:: Task brief ::
Copy each line below word for word and drop every image.

··· Raw data

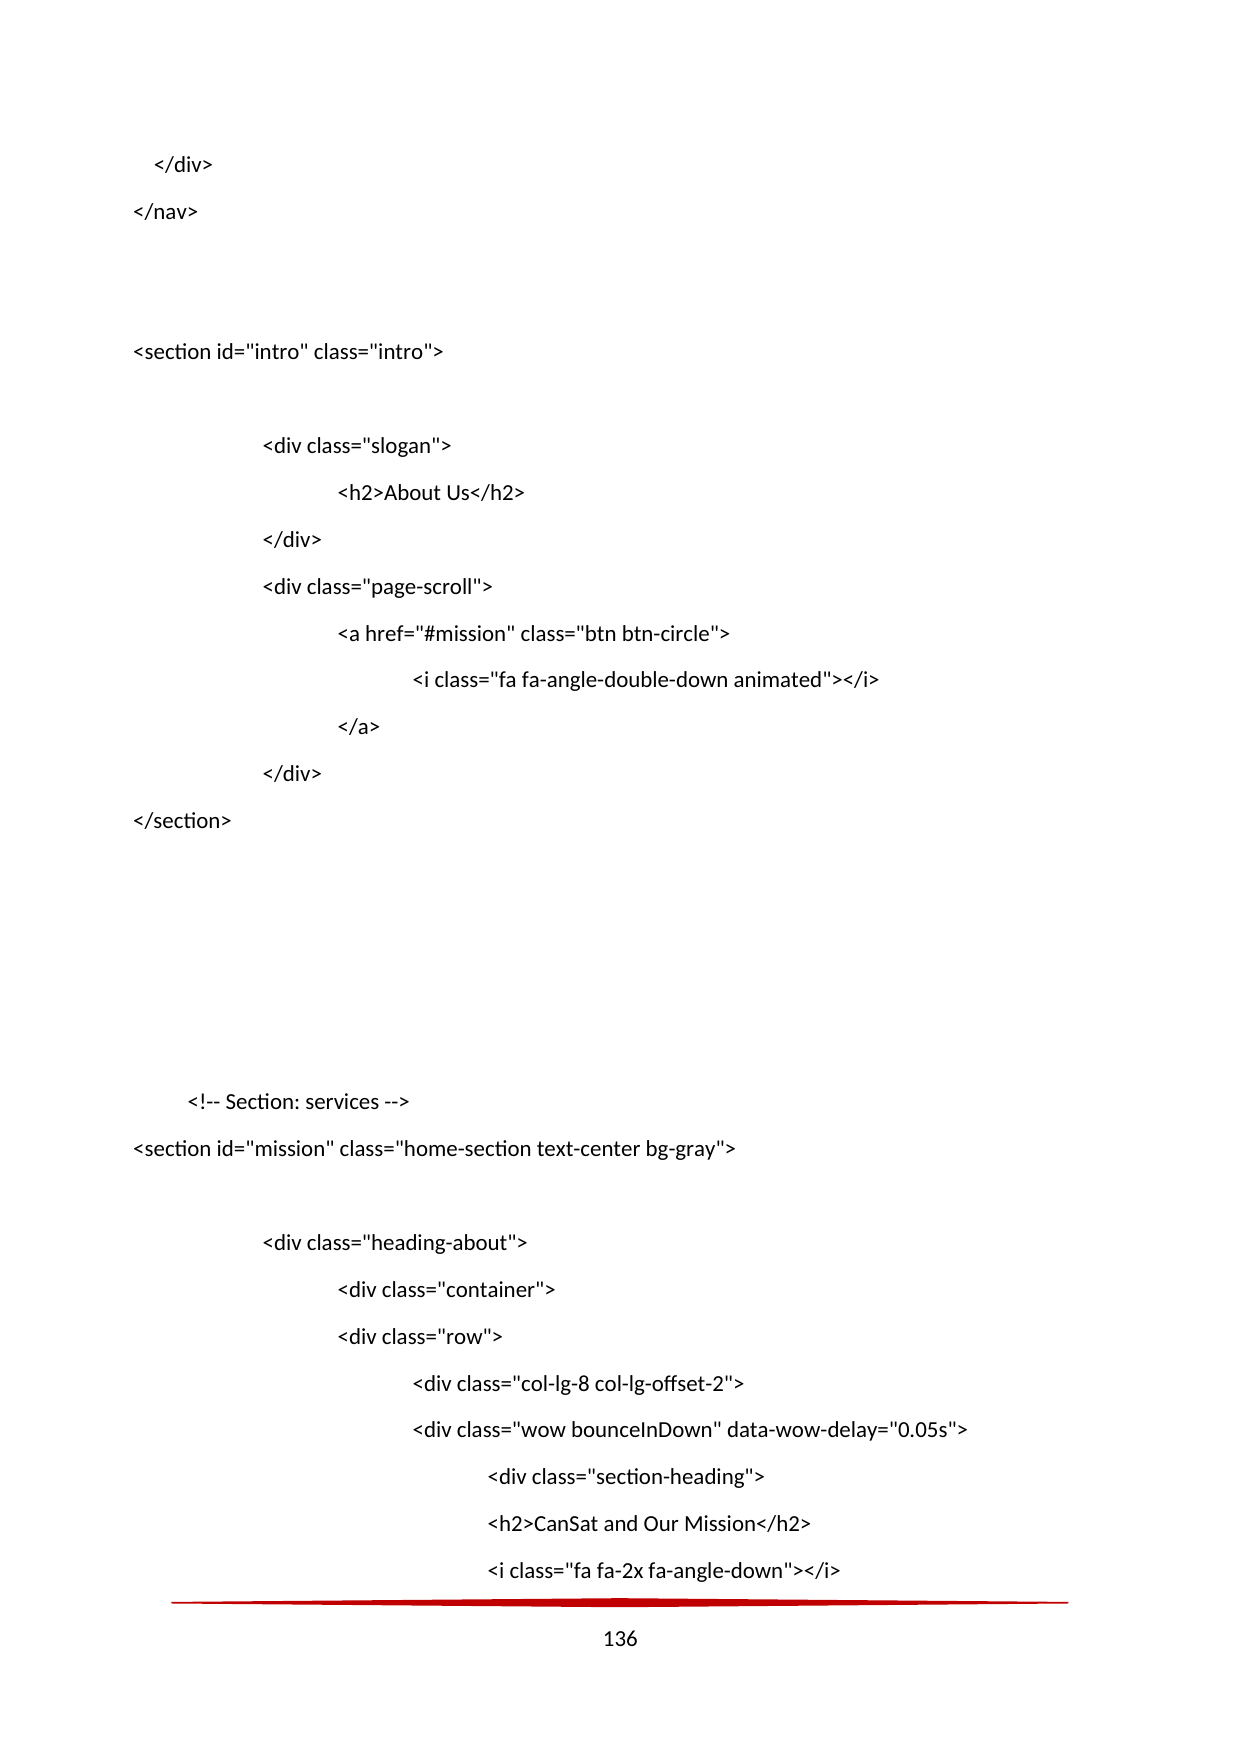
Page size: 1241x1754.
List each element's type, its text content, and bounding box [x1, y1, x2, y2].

text </div> [112, 759, 1128, 787]
text </div> [112, 150, 1128, 178]
text <h2>About Us</h2> [112, 478, 1128, 506]
text <section id="mission" class="home-section text-center bg-gray"> [112, 1134, 1128, 1162]
text <div class="heading-about"> [112, 1228, 1128, 1256]
text <div class="wow bounceInDown" data-wow-delay="0.05s"> [112, 1416, 1128, 1444]
text <i class="fa fa-angle-double-down animated"></i> [112, 666, 1128, 694]
text <div class="row"> [112, 1322, 1128, 1350]
text <div class="page-scroll"> [112, 572, 1128, 600]
text <section id="intro" class="intro"> [112, 337, 1128, 366]
text <h2>CanSat and Our Mission</h2> [112, 1509, 1128, 1537]
text </div> [112, 525, 1128, 553]
text <div class="container"> [112, 1275, 1128, 1303]
text </a> [112, 712, 1128, 741]
text <a href="#mission" class="btn btn-circle"> [112, 619, 1128, 647]
text </nav> [112, 197, 1128, 225]
text <div class="col-lg-8 col-lg-offset-2"> [112, 1369, 1128, 1397]
text <i class="fa fa-2x fa-angle-down"></i> [112, 1556, 1128, 1584]
text <!-- Section: services --> [112, 1087, 1128, 1116]
text <div class="slogan"> [112, 431, 1128, 459]
text <div class="section-heading"> [112, 1462, 1128, 1491]
text </section> [112, 806, 1128, 834]
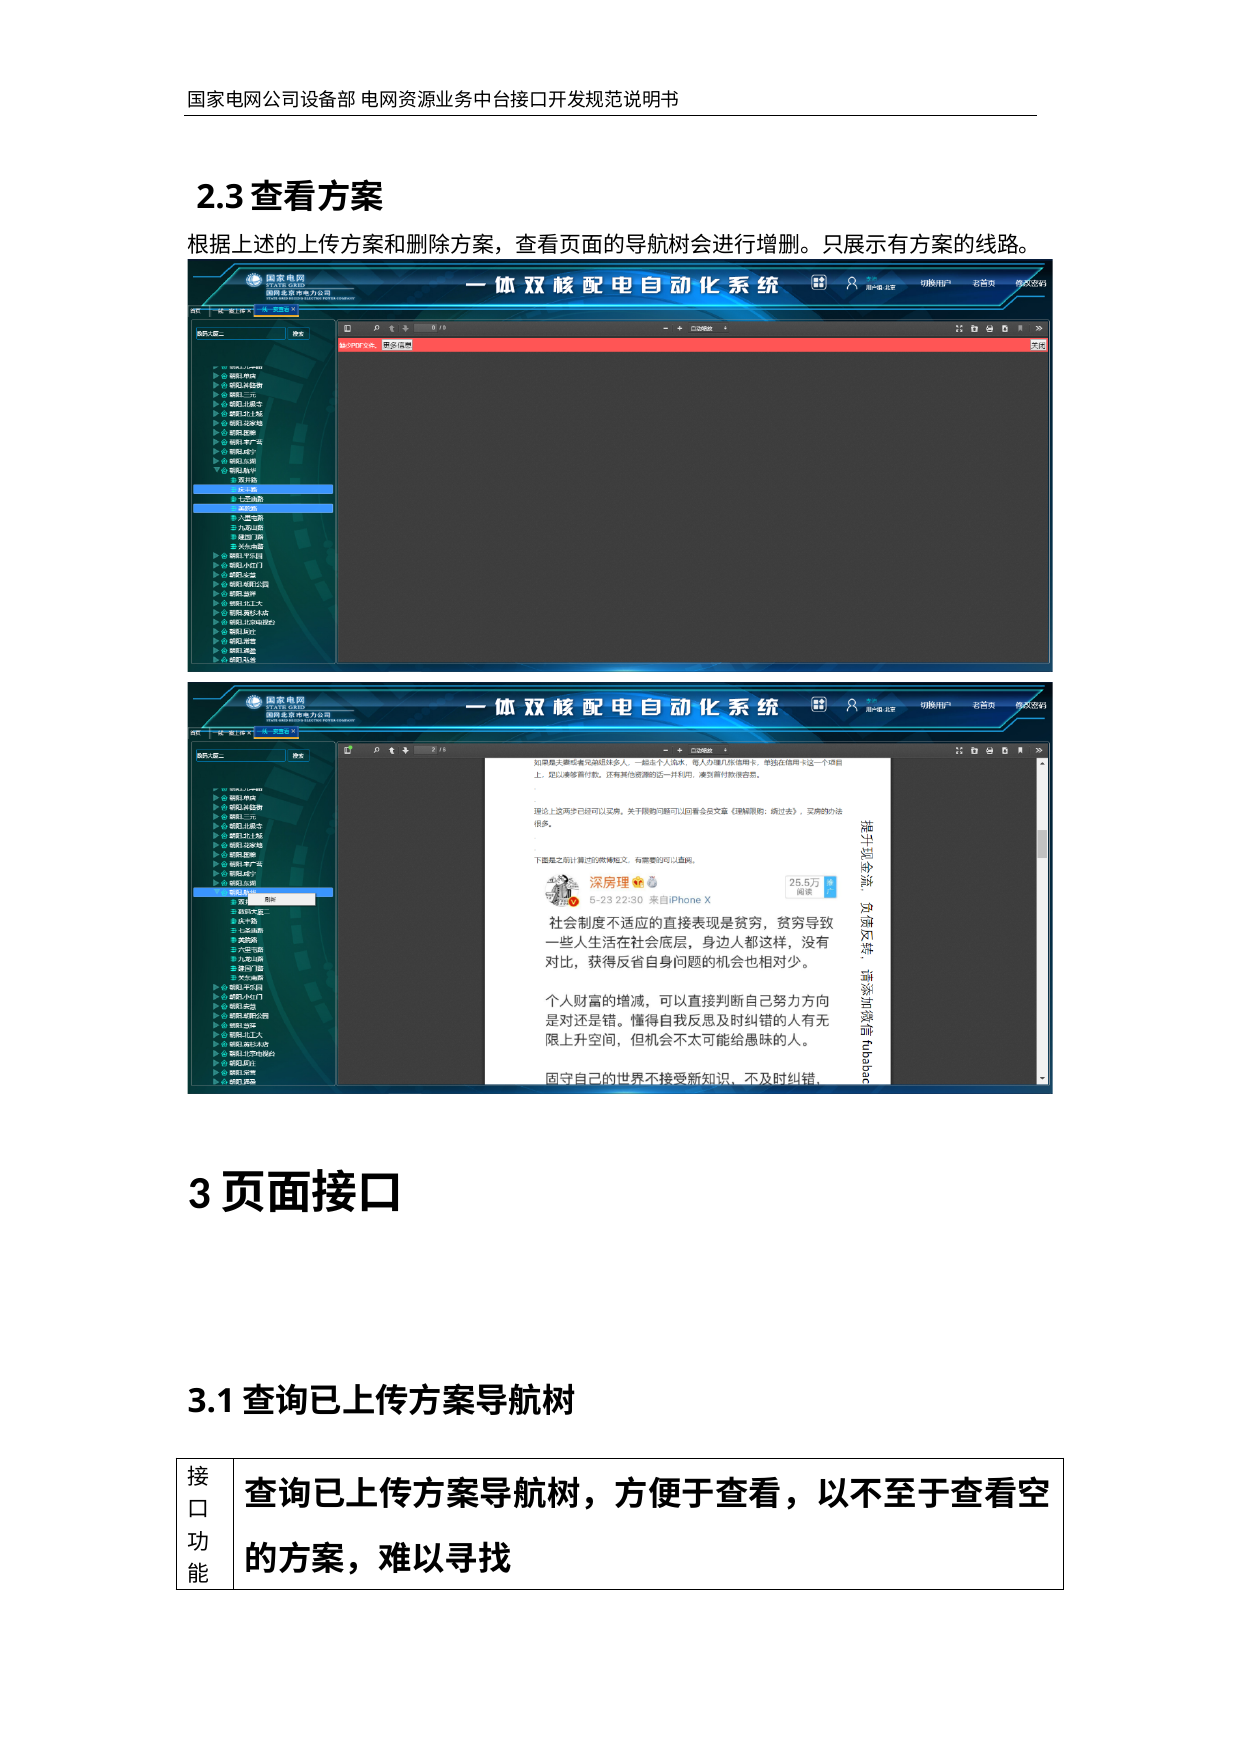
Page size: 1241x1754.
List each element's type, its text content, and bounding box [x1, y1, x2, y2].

picture [282, 664, 336, 672]
picture [237, 1086, 279, 1094]
table_header 查询已上传方案导航树，方便于查看，以不至于查看空的方案，难以寻找 [234, 1459, 1063, 1588]
text 根据上述的上传方案和删除方案，查看页面的导航树会进行增删。只展示有方案的线路。 [187, 227, 1053, 259]
subtitle 3.1查询已上传方案导航树 [187, 1365, 1053, 1430]
picture [187, 259, 1053, 672]
picture [237, 664, 279, 672]
picture [187, 682, 1053, 1094]
picture [698, 682, 712, 686]
subtitle 2.3查看方案 [187, 162, 1053, 227]
picture [307, 652, 322, 659]
subtitle 3页面接口 [187, 1140, 1053, 1237]
picture [307, 1074, 322, 1081]
table_header 接口功能 [177, 1459, 233, 1588]
picture [282, 1086, 336, 1094]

······

:: Finished task ::
Page size: 1241x1754.
List each element's type, its text content, and bounding box [x1, y1, x2, y2].

text </div> [112, 759, 1128, 787]
text </div> [112, 150, 1128, 178]
text <h2>About Us</h2> [112, 478, 1128, 506]
text <section id="mission" class="home-section text-center bg-gray"> [112, 1134, 1128, 1162]
text <div class="heading-about"> [112, 1228, 1128, 1256]
text <div class="wow bounceInDown" data-wow-delay="0.05s"> [112, 1416, 1128, 1444]
text <i class="fa fa-angle-double-down animated"></i> [112, 666, 1128, 694]
text <div class="row"> [112, 1322, 1128, 1350]
text <div class="page-scroll"> [112, 572, 1128, 600]
text <section id="intro" class="intro"> [112, 337, 1128, 366]
text <h2>CanSat and Our Mission</h2> [112, 1509, 1128, 1537]
text </div> [112, 525, 1128, 553]
text <div class="container"> [112, 1275, 1128, 1303]
text </a> [112, 712, 1128, 741]
text <a href="#mission" class="btn btn-circle"> [112, 619, 1128, 647]
text </nav> [112, 197, 1128, 225]
text <div class="col-lg-8 col-lg-offset-2"> [112, 1369, 1128, 1397]
text <i class="fa fa-2x fa-angle-down"></i> [112, 1556, 1128, 1584]
text <!-- Section: services --> [112, 1087, 1128, 1116]
text <div class="slogan"> [112, 431, 1128, 459]
text <div class="section-heading"> [112, 1462, 1128, 1491]
text </section> [112, 806, 1128, 834]
Page size: 1241x1754.
List each element's type, its text content, and bounding box [x1, y1, x2, y2].

picture [282, 664, 336, 672]
picture [237, 1086, 279, 1094]
table_header 查询已上传方案导航树，方便于查看，以不至于查看空的方案，难以寻找 [234, 1459, 1063, 1588]
text 根据上述的上传方案和删除方案，查看页面的导航树会进行增删。只展示有方案的线路。 [187, 227, 1053, 259]
subtitle 3.1查询已上传方案导航树 [187, 1365, 1053, 1430]
picture [187, 259, 1053, 672]
picture [237, 664, 279, 672]
picture [187, 682, 1053, 1094]
picture [698, 682, 712, 686]
subtitle 2.3查看方案 [187, 162, 1053, 227]
picture [307, 652, 322, 659]
subtitle 3页面接口 [187, 1140, 1053, 1237]
picture [307, 1074, 322, 1081]
table_header 接口功能 [177, 1459, 233, 1588]
picture [282, 1086, 336, 1094]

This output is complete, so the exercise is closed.